Boom in ROK Weapons Sales
TMH's R. Elgin has stayed interested in the warped relationship between ROK's Daewoo and Myanmar with this Brian Lee feature on an artillery deal.
“There is a watch list of countries with certain concerns. If an arms sale is made to a country on the list, it won’t be for firearms or weapons but nonlethal military equipment such as transport vehicles,” Park says.
Air Force Captain Koh Hyung-geun of the Defense Acquisition Program Administration says the list includes about 30 countries and gets updated on a case-by-case basis.
“Countries that are subject to a UN arms embargo such as Burma are included on that list,” Koh says.
As human rights groups have frequently pointed out, companies and the South Korean government have colluded on arms deals in the past, which is what happens in other nations, too.
Industry officials say international arms dealers contact South Korean companies to broker deals, but the government actively lends a helping hand.
Hong Sung-jin, an official at S&T Daewoo, says military attaches working in South Korean diplomatic missions abroad sometimes oversee contracts.

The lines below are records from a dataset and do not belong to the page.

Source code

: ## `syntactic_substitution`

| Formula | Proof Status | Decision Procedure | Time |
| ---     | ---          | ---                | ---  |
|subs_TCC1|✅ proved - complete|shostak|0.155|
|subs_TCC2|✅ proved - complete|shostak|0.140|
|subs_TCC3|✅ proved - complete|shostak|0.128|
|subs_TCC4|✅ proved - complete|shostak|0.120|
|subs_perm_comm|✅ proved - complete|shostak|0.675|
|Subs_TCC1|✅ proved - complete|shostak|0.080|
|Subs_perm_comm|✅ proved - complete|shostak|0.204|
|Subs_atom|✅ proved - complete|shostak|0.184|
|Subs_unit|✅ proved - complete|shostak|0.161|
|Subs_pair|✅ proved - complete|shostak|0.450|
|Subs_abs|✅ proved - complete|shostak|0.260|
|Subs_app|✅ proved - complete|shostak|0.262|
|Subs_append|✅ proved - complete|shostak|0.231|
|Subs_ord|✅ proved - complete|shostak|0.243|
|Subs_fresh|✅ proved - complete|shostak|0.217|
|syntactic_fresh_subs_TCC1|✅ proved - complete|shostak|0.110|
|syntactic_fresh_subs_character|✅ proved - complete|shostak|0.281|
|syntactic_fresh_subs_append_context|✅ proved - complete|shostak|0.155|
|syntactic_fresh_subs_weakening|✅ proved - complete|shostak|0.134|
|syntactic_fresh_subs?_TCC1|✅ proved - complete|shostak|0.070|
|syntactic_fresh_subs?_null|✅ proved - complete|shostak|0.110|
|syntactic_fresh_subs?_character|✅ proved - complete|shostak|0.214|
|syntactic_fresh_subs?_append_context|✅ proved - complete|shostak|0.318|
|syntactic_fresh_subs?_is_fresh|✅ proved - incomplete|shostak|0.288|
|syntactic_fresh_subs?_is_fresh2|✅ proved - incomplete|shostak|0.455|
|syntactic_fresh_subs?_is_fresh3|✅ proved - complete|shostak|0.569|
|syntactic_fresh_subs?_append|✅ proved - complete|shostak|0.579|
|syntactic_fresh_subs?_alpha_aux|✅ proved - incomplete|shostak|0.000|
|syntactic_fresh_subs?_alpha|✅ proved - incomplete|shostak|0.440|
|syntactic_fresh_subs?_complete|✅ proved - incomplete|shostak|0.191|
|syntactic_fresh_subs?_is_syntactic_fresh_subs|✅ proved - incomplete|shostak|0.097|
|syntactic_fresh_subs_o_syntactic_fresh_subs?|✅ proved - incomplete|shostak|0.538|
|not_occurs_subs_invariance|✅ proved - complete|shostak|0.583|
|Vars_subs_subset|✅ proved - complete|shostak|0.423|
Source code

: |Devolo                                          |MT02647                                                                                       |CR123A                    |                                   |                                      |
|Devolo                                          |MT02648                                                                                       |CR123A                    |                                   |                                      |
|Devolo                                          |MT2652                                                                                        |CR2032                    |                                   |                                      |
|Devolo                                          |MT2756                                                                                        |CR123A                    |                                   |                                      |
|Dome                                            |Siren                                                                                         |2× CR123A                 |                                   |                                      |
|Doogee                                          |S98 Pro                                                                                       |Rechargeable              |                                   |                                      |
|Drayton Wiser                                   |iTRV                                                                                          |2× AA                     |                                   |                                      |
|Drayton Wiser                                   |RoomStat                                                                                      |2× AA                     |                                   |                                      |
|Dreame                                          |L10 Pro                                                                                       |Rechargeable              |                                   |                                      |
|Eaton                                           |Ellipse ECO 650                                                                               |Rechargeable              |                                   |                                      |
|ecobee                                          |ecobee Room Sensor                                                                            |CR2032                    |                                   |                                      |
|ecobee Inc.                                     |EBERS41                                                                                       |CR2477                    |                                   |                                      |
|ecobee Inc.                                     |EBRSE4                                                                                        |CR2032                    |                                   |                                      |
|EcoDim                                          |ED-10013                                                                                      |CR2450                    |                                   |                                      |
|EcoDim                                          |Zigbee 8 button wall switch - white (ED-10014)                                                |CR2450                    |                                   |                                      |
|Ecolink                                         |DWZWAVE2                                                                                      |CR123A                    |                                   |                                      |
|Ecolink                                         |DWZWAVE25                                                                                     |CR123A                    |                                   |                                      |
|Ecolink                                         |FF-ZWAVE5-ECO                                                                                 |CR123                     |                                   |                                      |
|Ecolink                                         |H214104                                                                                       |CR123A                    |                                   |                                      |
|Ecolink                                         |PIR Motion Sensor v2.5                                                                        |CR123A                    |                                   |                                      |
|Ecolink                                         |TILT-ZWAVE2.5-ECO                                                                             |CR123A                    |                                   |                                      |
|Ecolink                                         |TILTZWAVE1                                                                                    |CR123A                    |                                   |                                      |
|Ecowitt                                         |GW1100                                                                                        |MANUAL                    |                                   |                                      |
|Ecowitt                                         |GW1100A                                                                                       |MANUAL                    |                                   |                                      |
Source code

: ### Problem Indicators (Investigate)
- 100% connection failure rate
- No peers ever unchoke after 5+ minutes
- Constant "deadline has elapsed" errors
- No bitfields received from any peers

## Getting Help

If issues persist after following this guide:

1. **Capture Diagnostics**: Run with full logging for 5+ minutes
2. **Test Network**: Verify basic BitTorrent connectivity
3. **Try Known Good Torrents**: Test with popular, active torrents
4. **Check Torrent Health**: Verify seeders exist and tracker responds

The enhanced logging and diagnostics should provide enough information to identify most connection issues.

I'm surprised some South Korean bureaucrat didn't complain off-the-record about why shouldn't Koreans benefit a little when the bigger corporations and states flout their influence in Myanmar openly. Aside from the indignation, though, how different is this from selling F-16s and Mirage's? Or, negotiating a treaty with a nuclear state just to sell to sell civilian nuclear technology? And, again, a South Korean corporation takes liberty with what can possibly be called the "law" in ROK.